This page is meant as a template for writing a KIP. To create a KIP choose Tools->Copy on this page and modify with your content and replace the heading with the next KIP number and a description of your issue. Replace anything in italics with your own description.
Status
Current state: "Under Discussion"
Discussion thread: here
JIRA:
Please keep the discussion on the mailing list rather than commenting on the wiki (wiki discussions get unwieldy fast).
Motivation
When running a Trogdor cluster, it is useful to get information about the health of the Trogdor cluster itself.
Currently, a user would need to query Trogdor’s REST API in order to get any sort of information about a Trogdor cluster. This presents a significant burden on the user and limits the amount of information readily and easily available in terms of the health of a Trogdor cluster. Thus, adding metrics would allow for significant ease in monitoring agents and tasks in Trogdor clusters.
Public Interfaces
We define a new trogdor-metrics group that captures the metrics as defined below.
Metric/Attribute Name | Description |
---|---|
active-agents-count | The total number of active agents in the Trogdor cluster |
created-task-count | The total number of created tasks in the Trogdor cluster |
running-task-count | The total number of running tasks in the Trogdor cluster |
done-task-count | The total number of done tasks in the Trogdor cluster |
All metrics listed above are simply cumulative sums of the number of tasks/agents in each respective state. Thus, since these are cumulative sums, it is expected that the created-task-count = running-task-count = done-task-count when a Trogdor cluster has finished all tasks.
Proposed Changes
We propose adding a TrogdorMetrics class to Trogdor that exposes the aforementioned metrics.

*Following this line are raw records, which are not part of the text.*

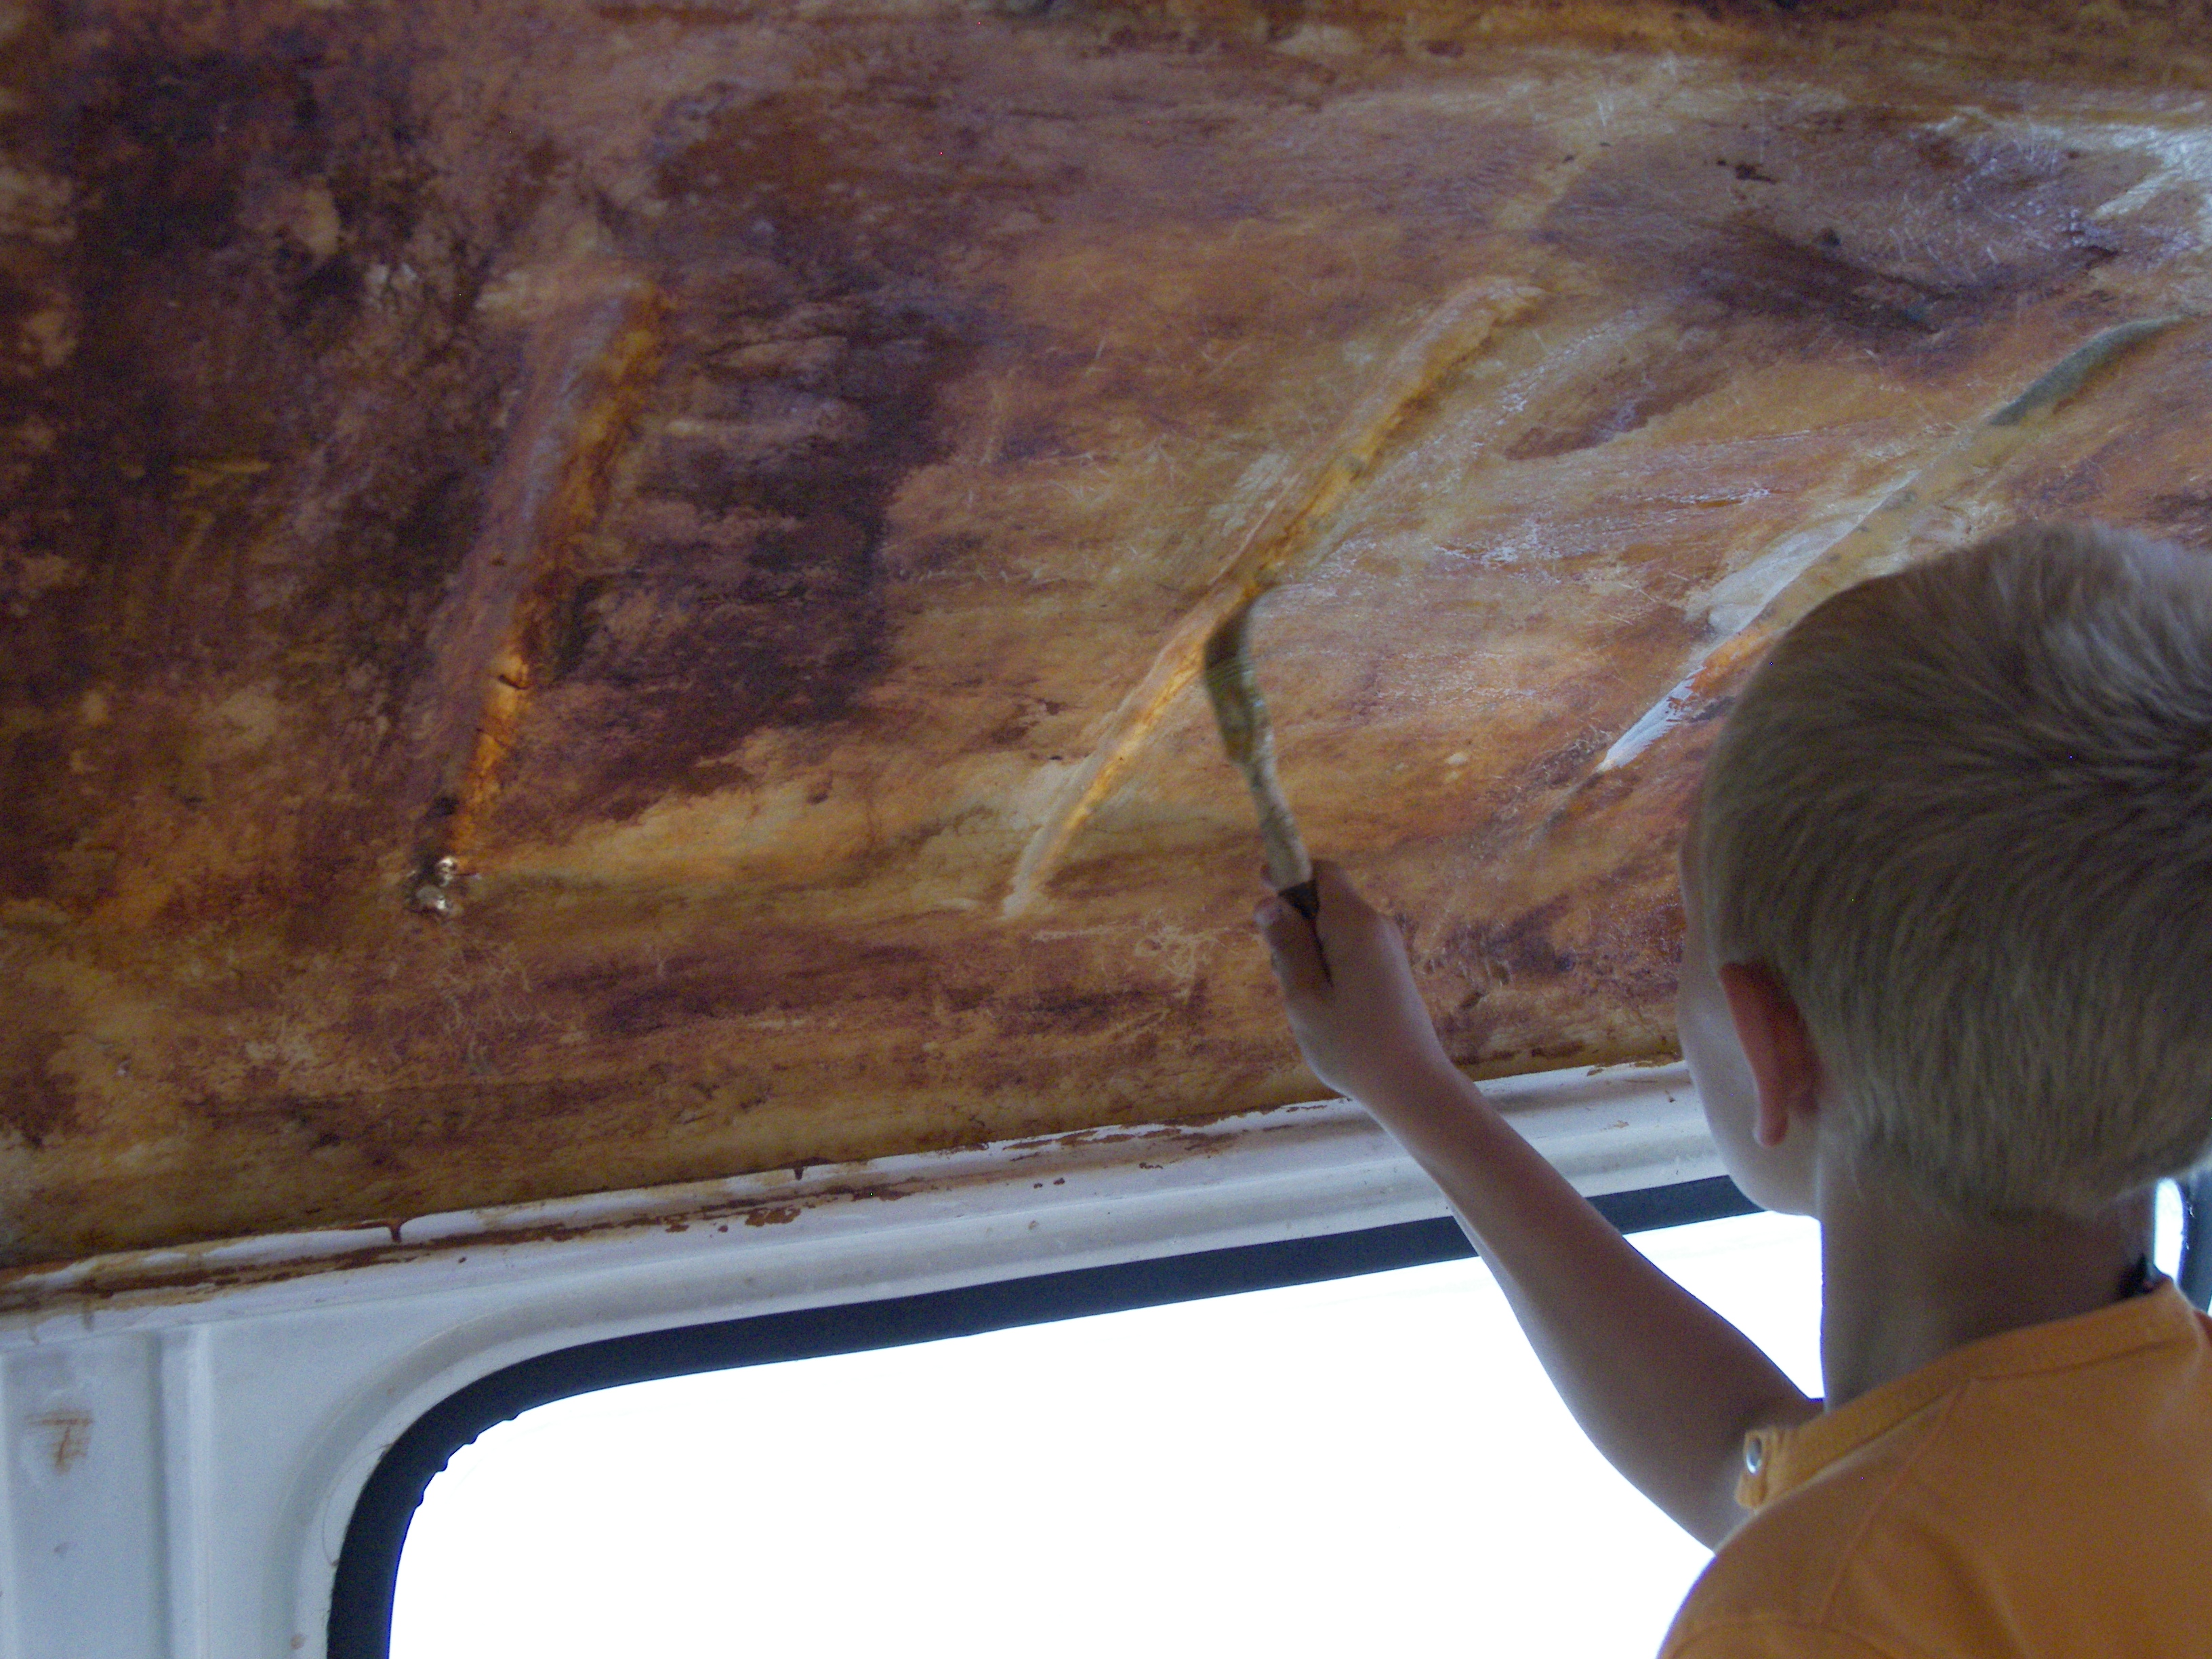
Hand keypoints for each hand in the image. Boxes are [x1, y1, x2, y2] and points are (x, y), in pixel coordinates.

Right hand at [1255, 862, 1455, 1104]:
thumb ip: (1286, 946)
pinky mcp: (1389, 971)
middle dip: (1294, 924)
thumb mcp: (1304, 996)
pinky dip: (1327, 966)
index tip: (1261, 890)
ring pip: (1334, 930)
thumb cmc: (1352, 1044)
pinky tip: (1324, 1008)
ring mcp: (1386, 950)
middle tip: (1281, 972)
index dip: (1289, 875)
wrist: (1411, 1086)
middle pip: (1325, 901)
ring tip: (1304, 1001)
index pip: (1322, 872)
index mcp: (1355, 925)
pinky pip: (1349, 950)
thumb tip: (1268, 903)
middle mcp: (1376, 927)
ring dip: (1308, 950)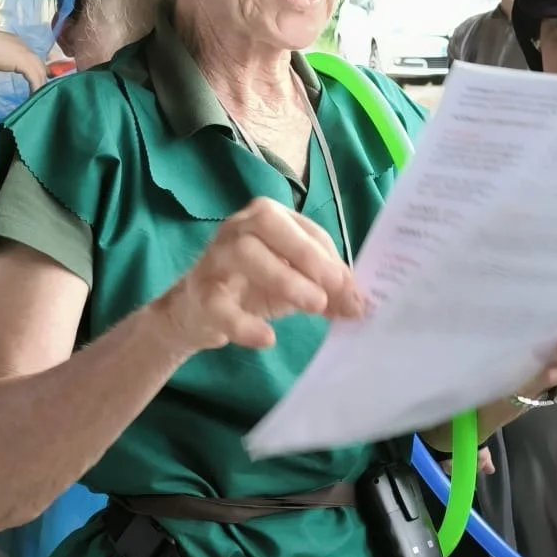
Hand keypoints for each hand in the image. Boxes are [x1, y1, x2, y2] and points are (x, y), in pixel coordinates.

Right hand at [0, 25, 49, 94]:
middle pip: (37, 62)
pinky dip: (36, 89)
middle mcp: (19, 44)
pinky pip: (36, 78)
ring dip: (40, 85)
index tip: (34, 81)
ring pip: (39, 70)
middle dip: (41, 76)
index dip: (31, 69)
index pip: (27, 56)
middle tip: (42, 91)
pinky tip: (34, 98)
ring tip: (39, 98)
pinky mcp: (24, 61)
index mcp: (10, 41)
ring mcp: (23, 51)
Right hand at [156, 198, 364, 354]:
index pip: (304, 229)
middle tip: (334, 287)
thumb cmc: (253, 286)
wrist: (197, 311)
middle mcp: (238, 228)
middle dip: (306, 253)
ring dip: (283, 278)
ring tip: (313, 306)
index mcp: (268, 219)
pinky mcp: (200, 293)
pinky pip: (219, 304)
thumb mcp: (295, 284)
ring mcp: (215, 258)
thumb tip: (358, 306)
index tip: (352, 288)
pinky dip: (243, 323)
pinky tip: (266, 338)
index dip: (330, 258)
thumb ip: (327, 290)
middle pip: (268, 223)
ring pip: (244, 253)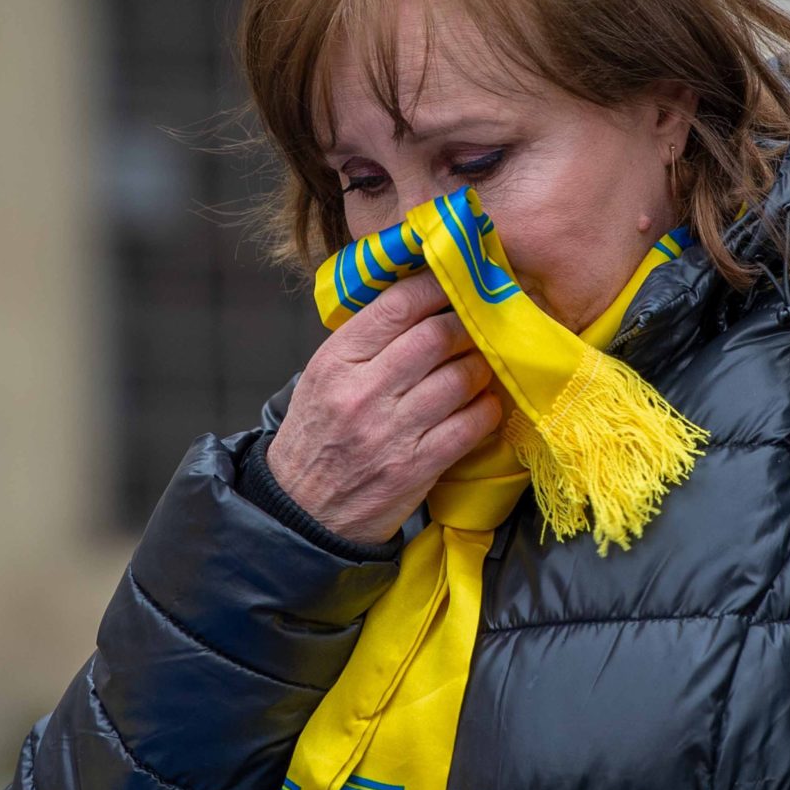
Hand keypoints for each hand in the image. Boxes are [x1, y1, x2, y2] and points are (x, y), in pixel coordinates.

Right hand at [269, 270, 503, 544]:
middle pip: (437, 336)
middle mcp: (362, 392)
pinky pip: (470, 425)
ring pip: (460, 378)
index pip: (397, 306)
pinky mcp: (416, 468)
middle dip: (468, 324)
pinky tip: (485, 403)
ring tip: (482, 364)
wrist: (303, 510)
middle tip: (480, 323)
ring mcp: (391, 432)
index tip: (457, 280)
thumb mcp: (323, 377)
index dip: (436, 285)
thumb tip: (422, 299)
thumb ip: (366, 341)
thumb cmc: (318, 435)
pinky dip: (486, 409)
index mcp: (336, 361)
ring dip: (482, 366)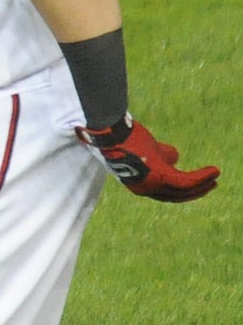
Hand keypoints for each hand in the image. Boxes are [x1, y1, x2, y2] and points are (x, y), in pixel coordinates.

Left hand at [75, 115, 218, 201]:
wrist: (111, 129)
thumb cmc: (123, 135)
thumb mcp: (145, 148)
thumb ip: (160, 154)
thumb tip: (175, 158)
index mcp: (137, 185)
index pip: (164, 192)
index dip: (181, 189)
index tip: (195, 183)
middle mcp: (144, 189)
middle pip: (176, 195)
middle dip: (195, 191)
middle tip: (210, 184)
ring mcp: (151, 184)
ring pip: (184, 189)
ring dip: (202, 183)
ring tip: (215, 175)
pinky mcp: (160, 175)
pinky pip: (186, 180)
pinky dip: (201, 177)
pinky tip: (212, 171)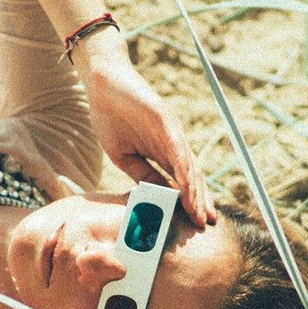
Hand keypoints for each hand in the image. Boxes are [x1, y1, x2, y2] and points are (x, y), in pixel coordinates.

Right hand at [79, 48, 215, 226]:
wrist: (101, 85)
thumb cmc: (110, 118)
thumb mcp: (124, 156)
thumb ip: (142, 174)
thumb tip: (157, 196)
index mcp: (162, 151)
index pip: (182, 180)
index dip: (190, 200)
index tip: (194, 222)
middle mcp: (172, 142)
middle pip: (191, 175)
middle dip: (199, 200)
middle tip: (205, 223)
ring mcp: (170, 130)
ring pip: (188, 165)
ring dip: (195, 190)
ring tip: (199, 211)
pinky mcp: (164, 118)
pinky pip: (176, 148)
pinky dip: (183, 168)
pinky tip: (187, 186)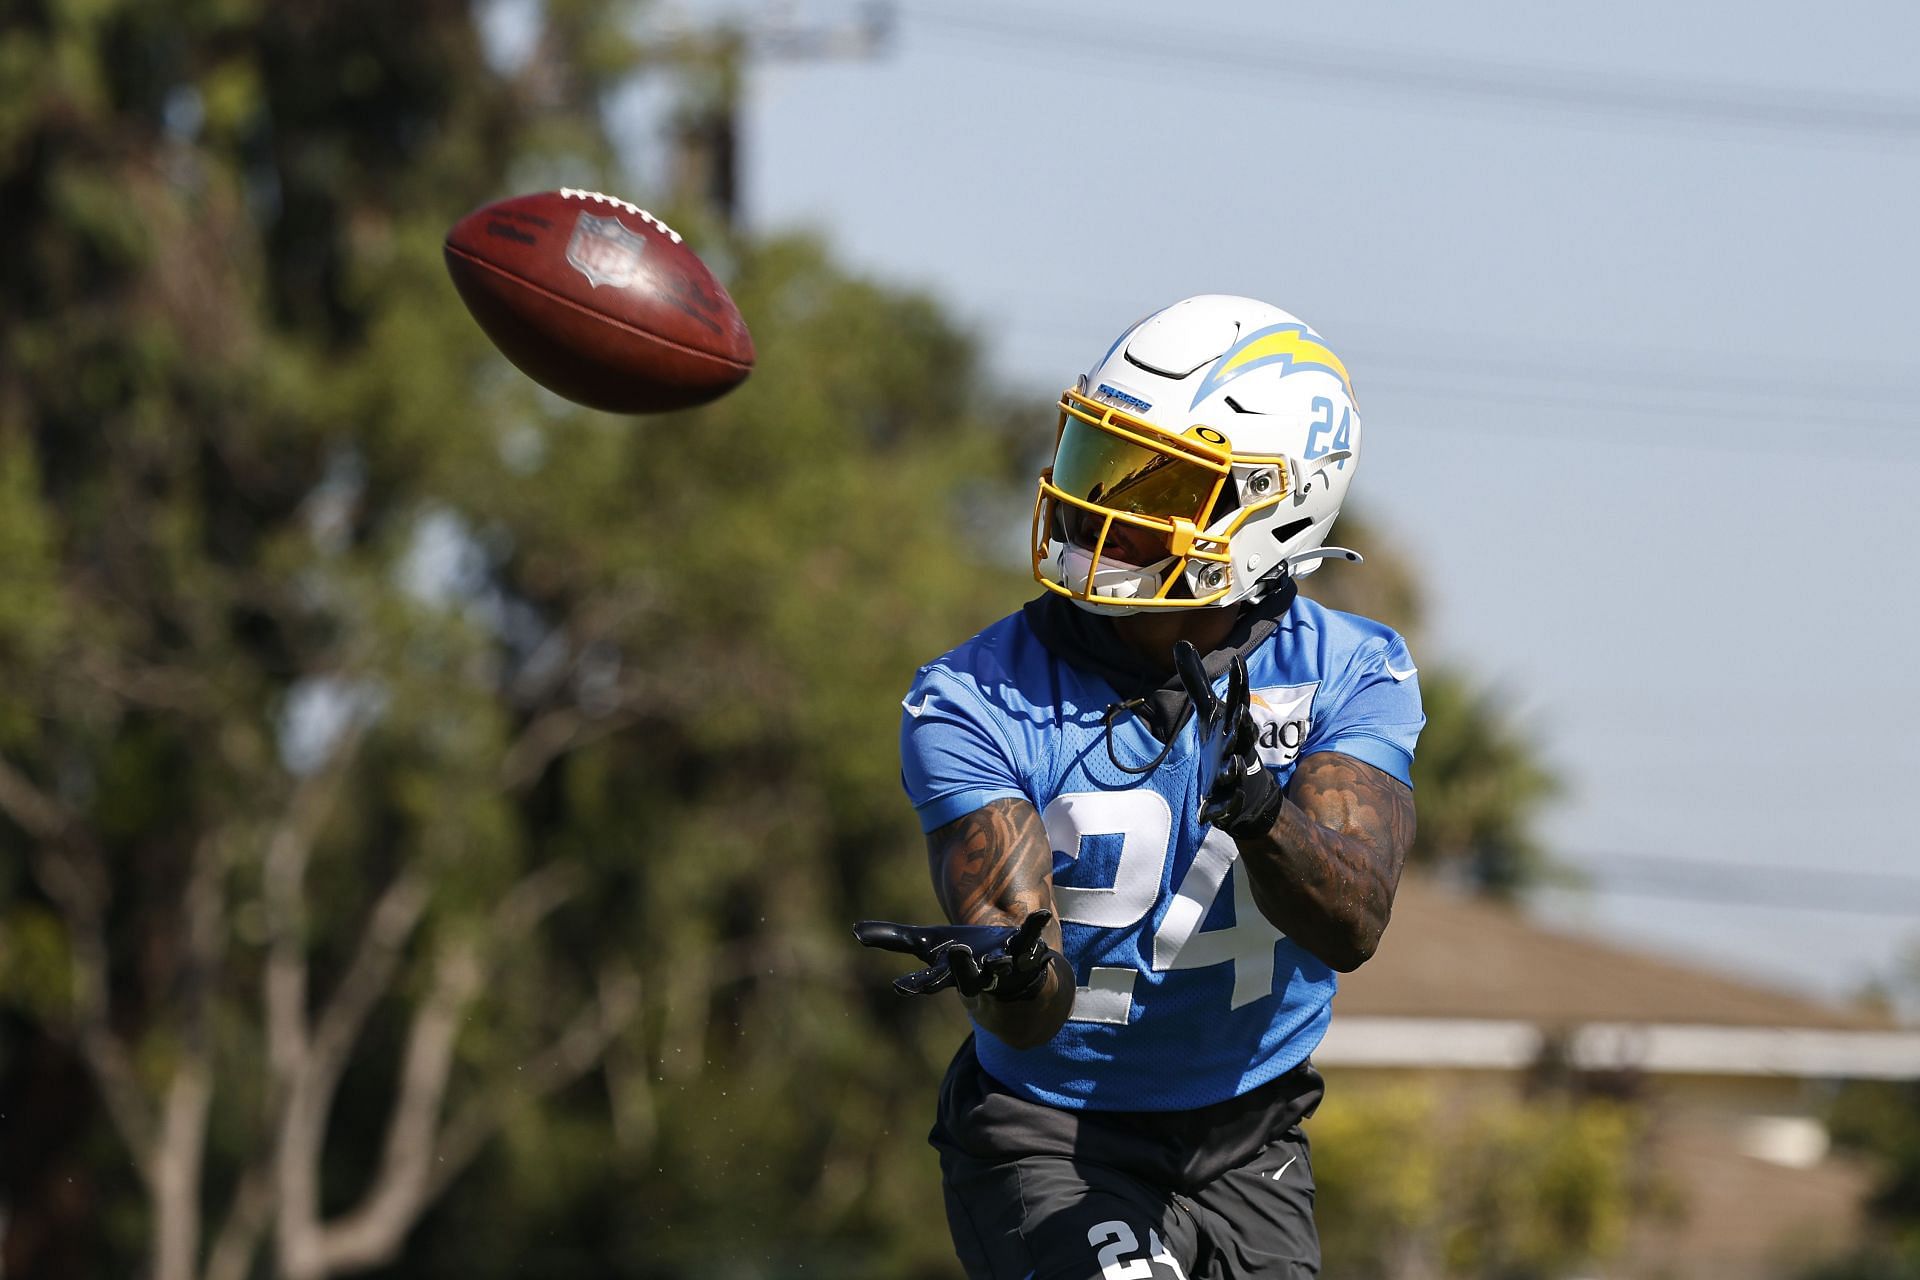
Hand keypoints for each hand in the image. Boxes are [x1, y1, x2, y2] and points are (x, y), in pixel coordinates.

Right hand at [852, 909, 1054, 1000]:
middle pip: (967, 976)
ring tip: (1001, 961)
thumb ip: (894, 938)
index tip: (902, 988)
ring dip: (1001, 964)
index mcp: (951, 975)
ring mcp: (1004, 967)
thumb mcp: (926, 944)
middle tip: (955, 954)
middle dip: (962, 968)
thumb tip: (854, 931)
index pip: (930, 981)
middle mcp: (978, 976)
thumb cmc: (962, 957)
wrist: (1008, 976)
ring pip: (1001, 967)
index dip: (916, 984)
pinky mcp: (1026, 954)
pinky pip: (1032, 941)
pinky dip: (1035, 929)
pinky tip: (1040, 914)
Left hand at [1173, 641, 1284, 838]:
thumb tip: (1181, 642)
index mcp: (1234, 724)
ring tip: (1232, 764)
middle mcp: (1238, 746)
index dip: (1239, 681)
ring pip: (1236, 771)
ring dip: (1233, 768)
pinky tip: (1205, 814)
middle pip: (1243, 733)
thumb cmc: (1225, 742)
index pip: (1239, 699)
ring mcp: (1234, 774)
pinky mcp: (1227, 800)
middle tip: (1240, 714)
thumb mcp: (1209, 712)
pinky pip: (1225, 805)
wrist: (1245, 790)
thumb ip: (1197, 681)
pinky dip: (1218, 809)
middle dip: (1242, 724)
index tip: (1237, 660)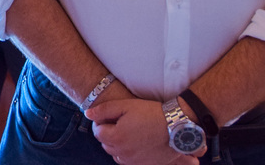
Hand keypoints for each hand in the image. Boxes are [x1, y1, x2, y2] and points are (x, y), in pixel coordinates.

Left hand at [87, 99, 202, 164]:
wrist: (177, 126)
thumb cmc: (150, 113)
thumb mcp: (125, 105)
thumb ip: (103, 110)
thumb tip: (87, 114)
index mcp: (116, 138)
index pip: (98, 132)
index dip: (102, 122)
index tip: (111, 116)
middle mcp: (123, 153)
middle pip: (106, 144)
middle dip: (109, 134)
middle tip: (121, 122)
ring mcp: (134, 161)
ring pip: (116, 154)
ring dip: (117, 144)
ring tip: (129, 131)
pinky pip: (128, 161)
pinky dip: (128, 153)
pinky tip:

Since Trogdor agents and tasks share a common Platform class, a TrogdorContainer class will be created inside the Platform class to allow for the creation of a shared TrogdorMetrics instance between the Agent and Coordinator classes.
Compatibility, Deprecation, and Migration Plan
There should be no impact on compatibility, deprecation, or migration since this KIP simply adds some metrics to Trogdor.
Rejected Alternatives
Since there technically is a STOPPING state for a task in addition to PENDING, RUNNING and DONE, it would be nice to have metrics for each of these states.
However, by way of simple mathematics, we are able to deduce the number of pending tasks by simply subtracting the number of pending tasks from those that are running and done. Similarly, we are able to deduce the number of running tasks from those that are pending and done. The number of done tasks will be the true number of done tasks, with no mathematics necessary. This allows for the tracking of fewer metrics. The STOPPING state is more of a transient state and thus doesn’t add too much significance to metrics, so it was deemed useful to only have metrics tracking PENDING, RUNNING, and DONE tasks.